The Vancouver Canucks kick off the 2011-2012 NHL season Thursday night with a marquee match-up with the Pittsburgh Penguins. Despite being one of the best teams in the NHL, the Canucks are still dogged with some nagging questions.
They have a chance tonight against Pittsburgh to make an early statement.
One game, especially the first game of a season, is hardly that important of a game in the larger sense, but Vancouver can use a strong effort.
When we last saw them they were getting pushed around by the Boston Bruins and accusations of being soft, having no heart and being dirty divers were being slapped on them. Tonight they can start to dispel those reputations.
Tonight they play one of the favorites in the Eastern Conference and by playing well and winning convincingly they can wipe the bad taste of last year’s finals from their mouths. If they lose, if Luongo plays poorly or if Pittsburgh pushes them around, the narrative from last spring will intensify.
Vancouver, in the past few seasons, have struggled out of the gate playing .500 hockey in October. Now more than ever they need to reverse that trend.

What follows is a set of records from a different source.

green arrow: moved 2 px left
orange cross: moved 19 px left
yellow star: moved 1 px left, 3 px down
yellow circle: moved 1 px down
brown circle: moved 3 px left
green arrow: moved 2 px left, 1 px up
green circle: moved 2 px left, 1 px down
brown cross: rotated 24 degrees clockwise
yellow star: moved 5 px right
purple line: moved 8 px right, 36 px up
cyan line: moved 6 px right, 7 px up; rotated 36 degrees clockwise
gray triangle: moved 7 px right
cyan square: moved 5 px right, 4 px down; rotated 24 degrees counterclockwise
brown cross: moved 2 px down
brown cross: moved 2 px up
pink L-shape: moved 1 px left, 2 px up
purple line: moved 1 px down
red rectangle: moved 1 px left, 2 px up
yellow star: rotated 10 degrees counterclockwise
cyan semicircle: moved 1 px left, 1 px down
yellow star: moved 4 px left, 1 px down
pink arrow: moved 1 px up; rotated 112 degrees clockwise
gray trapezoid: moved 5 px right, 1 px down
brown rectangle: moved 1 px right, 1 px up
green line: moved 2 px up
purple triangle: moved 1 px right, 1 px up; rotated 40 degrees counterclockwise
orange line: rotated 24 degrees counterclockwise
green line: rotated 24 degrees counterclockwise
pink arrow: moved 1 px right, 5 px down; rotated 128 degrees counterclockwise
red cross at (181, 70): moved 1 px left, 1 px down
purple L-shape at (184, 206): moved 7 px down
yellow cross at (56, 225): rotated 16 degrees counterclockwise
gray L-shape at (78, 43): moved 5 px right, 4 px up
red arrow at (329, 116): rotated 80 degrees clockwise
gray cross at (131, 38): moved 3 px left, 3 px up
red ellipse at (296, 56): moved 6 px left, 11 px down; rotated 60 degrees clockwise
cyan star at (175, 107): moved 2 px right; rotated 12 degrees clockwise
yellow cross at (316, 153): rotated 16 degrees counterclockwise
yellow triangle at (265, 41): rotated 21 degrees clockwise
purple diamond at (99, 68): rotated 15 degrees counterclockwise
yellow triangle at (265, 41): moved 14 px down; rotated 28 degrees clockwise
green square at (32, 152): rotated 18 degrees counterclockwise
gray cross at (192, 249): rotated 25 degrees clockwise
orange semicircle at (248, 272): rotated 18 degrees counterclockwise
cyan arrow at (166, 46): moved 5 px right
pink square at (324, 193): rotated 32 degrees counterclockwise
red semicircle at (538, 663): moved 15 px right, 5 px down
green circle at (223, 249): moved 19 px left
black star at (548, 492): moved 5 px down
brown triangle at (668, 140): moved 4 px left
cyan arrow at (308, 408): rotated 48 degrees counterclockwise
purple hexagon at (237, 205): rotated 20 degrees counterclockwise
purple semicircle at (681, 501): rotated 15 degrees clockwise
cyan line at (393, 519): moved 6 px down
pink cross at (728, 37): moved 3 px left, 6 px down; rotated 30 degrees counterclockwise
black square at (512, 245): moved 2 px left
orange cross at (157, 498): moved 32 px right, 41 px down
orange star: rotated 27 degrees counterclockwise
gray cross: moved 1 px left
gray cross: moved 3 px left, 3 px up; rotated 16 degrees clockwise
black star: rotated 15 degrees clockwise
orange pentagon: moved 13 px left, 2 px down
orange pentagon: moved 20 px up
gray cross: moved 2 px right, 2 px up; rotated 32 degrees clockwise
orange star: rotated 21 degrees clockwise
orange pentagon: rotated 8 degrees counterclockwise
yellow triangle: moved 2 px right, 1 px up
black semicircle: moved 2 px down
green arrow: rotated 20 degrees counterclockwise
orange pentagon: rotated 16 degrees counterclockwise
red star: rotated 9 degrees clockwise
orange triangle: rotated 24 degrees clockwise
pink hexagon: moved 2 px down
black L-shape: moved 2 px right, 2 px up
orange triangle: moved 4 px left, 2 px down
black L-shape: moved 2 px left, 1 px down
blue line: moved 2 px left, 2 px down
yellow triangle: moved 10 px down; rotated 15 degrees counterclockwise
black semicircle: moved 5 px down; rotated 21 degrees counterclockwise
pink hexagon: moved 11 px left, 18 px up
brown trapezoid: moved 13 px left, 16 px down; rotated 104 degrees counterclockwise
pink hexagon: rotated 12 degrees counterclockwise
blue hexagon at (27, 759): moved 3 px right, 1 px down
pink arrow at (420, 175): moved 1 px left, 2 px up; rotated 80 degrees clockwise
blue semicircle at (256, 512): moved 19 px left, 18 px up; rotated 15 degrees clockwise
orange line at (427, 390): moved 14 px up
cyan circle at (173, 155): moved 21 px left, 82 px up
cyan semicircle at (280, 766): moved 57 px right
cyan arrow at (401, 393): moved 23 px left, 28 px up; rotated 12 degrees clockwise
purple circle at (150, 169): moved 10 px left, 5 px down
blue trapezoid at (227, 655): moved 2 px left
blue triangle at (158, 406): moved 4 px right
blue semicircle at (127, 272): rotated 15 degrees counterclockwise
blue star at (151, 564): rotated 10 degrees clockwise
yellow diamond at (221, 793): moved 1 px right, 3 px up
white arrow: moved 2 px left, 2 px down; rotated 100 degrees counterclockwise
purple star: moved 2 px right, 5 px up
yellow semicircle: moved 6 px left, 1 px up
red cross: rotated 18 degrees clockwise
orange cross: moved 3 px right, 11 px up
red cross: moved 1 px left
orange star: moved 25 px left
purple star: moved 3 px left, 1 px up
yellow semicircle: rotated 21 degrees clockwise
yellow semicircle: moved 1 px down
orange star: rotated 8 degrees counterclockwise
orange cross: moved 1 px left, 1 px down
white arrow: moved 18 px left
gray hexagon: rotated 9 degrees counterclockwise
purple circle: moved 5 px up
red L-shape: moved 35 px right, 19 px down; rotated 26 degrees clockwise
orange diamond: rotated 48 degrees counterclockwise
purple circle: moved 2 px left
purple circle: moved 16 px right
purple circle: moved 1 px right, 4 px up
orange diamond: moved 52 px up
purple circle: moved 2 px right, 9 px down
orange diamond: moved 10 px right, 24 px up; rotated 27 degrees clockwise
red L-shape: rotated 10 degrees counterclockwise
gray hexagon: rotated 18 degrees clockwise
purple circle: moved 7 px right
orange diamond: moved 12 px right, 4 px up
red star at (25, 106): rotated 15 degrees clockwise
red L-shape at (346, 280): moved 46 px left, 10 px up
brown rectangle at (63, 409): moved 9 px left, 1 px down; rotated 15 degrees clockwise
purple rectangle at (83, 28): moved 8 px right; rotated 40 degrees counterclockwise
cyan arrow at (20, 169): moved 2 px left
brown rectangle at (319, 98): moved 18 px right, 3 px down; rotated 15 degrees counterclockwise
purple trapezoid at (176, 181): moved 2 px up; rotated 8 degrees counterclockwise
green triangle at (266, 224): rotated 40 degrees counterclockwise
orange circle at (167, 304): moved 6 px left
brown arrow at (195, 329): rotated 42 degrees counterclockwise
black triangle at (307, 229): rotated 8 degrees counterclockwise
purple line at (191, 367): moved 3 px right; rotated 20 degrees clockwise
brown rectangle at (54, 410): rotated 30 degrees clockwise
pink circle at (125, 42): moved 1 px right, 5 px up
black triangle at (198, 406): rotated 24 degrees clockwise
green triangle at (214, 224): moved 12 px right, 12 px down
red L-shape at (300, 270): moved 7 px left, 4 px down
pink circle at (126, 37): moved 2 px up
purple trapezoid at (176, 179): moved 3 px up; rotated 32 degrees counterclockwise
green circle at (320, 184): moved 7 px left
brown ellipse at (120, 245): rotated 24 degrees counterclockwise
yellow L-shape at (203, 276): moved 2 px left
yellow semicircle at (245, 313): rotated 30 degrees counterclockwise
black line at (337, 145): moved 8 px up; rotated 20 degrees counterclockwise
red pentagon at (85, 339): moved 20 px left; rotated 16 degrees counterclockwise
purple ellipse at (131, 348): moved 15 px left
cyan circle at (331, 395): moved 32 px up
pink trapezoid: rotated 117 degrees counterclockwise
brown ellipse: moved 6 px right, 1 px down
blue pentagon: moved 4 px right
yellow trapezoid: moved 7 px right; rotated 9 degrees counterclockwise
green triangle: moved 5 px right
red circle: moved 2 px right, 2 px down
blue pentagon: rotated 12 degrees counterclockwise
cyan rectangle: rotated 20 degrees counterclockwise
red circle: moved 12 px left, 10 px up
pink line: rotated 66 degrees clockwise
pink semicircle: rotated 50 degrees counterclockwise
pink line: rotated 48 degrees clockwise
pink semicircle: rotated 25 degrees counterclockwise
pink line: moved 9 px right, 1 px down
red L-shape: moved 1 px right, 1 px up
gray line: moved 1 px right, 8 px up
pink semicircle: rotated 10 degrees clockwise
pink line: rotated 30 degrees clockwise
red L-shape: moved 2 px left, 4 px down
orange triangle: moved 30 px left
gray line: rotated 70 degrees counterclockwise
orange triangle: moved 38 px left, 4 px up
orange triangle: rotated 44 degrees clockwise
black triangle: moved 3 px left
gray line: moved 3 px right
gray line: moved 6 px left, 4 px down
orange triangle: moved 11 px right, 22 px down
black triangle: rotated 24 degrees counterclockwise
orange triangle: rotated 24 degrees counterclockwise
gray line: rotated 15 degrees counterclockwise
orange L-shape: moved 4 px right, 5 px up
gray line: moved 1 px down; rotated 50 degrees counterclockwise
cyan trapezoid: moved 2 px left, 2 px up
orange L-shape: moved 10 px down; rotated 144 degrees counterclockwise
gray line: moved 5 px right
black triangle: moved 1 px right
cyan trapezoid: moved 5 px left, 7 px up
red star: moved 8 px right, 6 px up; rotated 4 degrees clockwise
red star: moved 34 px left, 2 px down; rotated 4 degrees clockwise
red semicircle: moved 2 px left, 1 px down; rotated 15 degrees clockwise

They will find that harder to do without Ryan Kesler and with other players still sore from a long and grueling season last year.
Despite that, the Canucks do have some things working in their favor. They get to open at home in front of an enthusiastic sell-out crowd eager to move on from last year’s disappointment. They also get a Penguins team that is missing their best player.
How panicked will you be if the Canucks lose opening night?
Even without Sidney Crosby the Penguins are still a tough out and the Canucks will need to come out ready to skate.
They will need to show that their power play is still potent (even without Christian Ehrhoff), and that they have found a new toughness. This will be the debut of Vancouver’s new bruising fourth line. It would not be surprising to see them try and make a statement against a Pittsburgh team that is no stranger to the rough stuff.
Vancouver may face the most pressure from their own fan base. As passionate as Canucks fans are, they also put a lot of pressure on the team.
If Vancouver comes out flat tonight, local talk shows and internet message boards will be in full panic modes, Luongo will be ripped (no matter how he plays) and Alain Vigneault’s job will be called for. The local media will pile on as well and the Canucks may start gripping their sticks tight.
So, for an opening night game coming off a Stanley Cup run, there is a lot at stake here.
Tonight’s game is on national television in both Canada and the US.
Vancouver has a chance to tell the hockey world that they are back and are going to be a force to be dealt with.